Auch der rheinland-pfälzische SPD-Chef Roger Lewentz zeigte sich offen. Das Wichtigste sei, dass de Bundeswehr die notwendige Ausrüstung erhalte. „Danach sollten wir über einen Dienst der Frauen und Männer für unser Land diskutieren“, sagte Lewentz. „Als ehemaliger Wehrdienstleistender war ich persönlich ein großer Fan der Wehrpflicht.“ Er wolle aber auch die Experten der Bundeswehr hören.

Ramelow will Wehrpflicht

Thüringens Ministerpräsident Bodo Ramelow sprach sich indes für eine allgemeine Wehrpflicht aus. „Im Gegensatz zu meiner Partei bin ich sowohl für eine gut ausgerüstete Bundeswehr als auch für eine allgemeine Wehrpflicht“, schrieb der Linke-Politiker in seinem Blog. Allerdings müsse beides modern gestaltet „und der Auftrag der Truppe so klar formuliert sein, dass sich die Bevölkerung hinter ihren Zielen vereinigen kann“.

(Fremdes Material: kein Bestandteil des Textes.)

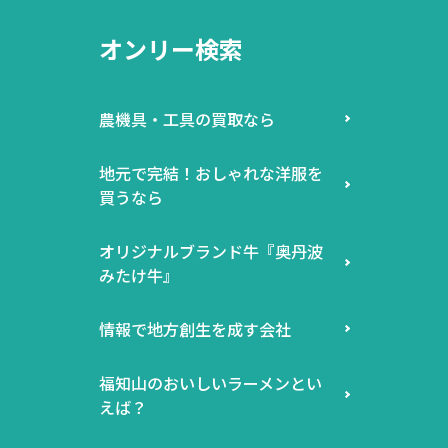
オンリー検索
農機具・工具の買取なら
地元で完結！おしゃれな洋服を
買うなら
オリジナルブランド牛『奥丹波
みたけ牛』
情報で地方創生を成す会社
福知山のおいしいラーメンとい
えば？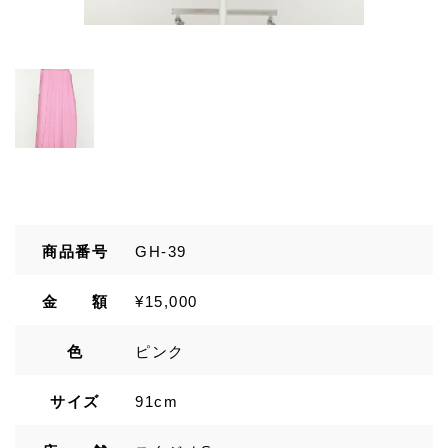
商品番号
GH-39
金 額
¥15,000
色
ピンク
サイズ
91cm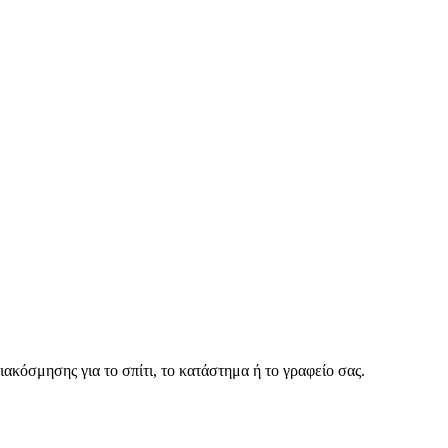
ακόσμησης για το σπίτι, το κατάστημα ή το γραφείο σας.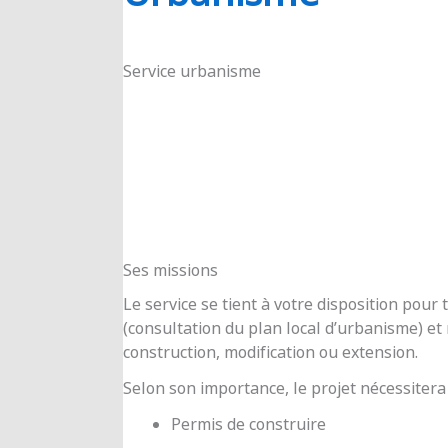
RIOUX
Service urbanisme
Ses missions
Le service se tient à votre disposition pou
(consultation du plan local d’urbanisme) e
construction, modification ou extension.
Selon son importance, le projet nécessitera
Permis de construire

In dem Tagebucheintrag, den Ramelow bereits am Dienstag veröffentlichte, plädierte der 66-Jährige für eine „Parlamentsarmee der Landesverteidigung“. Seiner Ansicht nach sollte eine solche Armee auf Verteidigung beschränkt sein – ohne Auslandseinsätze wie in Afghanistan oder in Mali.

Er sehe wenig Sinn in einer Wiedereinführung der Wehrpflicht, sagte wiederum CSU-Chef Markus Söder. Auch gegenüber einer allgemeinen Dienstpflicht sei er sehr skeptisch. Er sehe einerseits ein verfassungsrechtliches Problem, wenn junge Menschen zu einem einjährigen Dienst verpflichtet würden. Zudem würde der Plan „ein enormes Maß an zusätzlicher Bürokratie“ bedeuten. Nach zwei Jahren Corona-Pandemie sei nun nicht die Zeit, „junge Menschen zusätzlich zu verunsichern“, sagte der bayerische Ministerpräsident in München.